City Councilor Philip Palmieri, whose district includes part of the area, said the reopening of Front Street as part of downtown's CitySquare project is instrumental in linking the areas, with the Canal District eventually seeing spinoff from downtown developments and people coming from Boston by train. (Disclosure: The Worcester Business Journal rents office space from Palmieri.)

"Places like the canal zone and Shrewsbury Street were generally islands because you couldn't get to downtown," he said. "Now that we've opened it up, there is a pedestrian-friendly way which you can get to the downtown and to (the) East Side and the canal zone."

Yet while there's a lot of optimism, the area is not without its challenges.

Two parcels totaling 1.3 acres where auto parts shop Bumper to Bumper once stood are now empty lots facing Harding and Green that fill out the property between the three streets where Lorusso's buildings are. It's a prominent location in Kelley Square that officials want to see developed. McGourthy said the city has been working with the property owner who is seeking a buyer and called the property a "critical element."

"We want something that will help people connect into Kelley Square and ultimately across Kelley Square," he said.

Giangregorio said the area on the other side of the square, most notably Millbury Street, was traditionally the city's entertainment hub.
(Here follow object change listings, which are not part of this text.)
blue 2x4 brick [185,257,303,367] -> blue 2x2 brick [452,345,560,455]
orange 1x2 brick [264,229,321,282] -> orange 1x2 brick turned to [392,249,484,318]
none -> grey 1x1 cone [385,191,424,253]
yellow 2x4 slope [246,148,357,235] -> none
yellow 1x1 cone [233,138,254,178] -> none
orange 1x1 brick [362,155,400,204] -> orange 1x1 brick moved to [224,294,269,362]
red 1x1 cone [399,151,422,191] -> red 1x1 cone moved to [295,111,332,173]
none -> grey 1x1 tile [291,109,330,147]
Now, he said, there are about 20 empty storefronts, partially due to changes in Interstate 290 exits that altered traffic flow in the area.

"Like every business district, there are holes," Palmieri said. "They still have ways to go, but they are very proactive, probably one of the more creative business groups around ... and I think that's extraordinarily important, and I think in the end, they'll be enormously successful."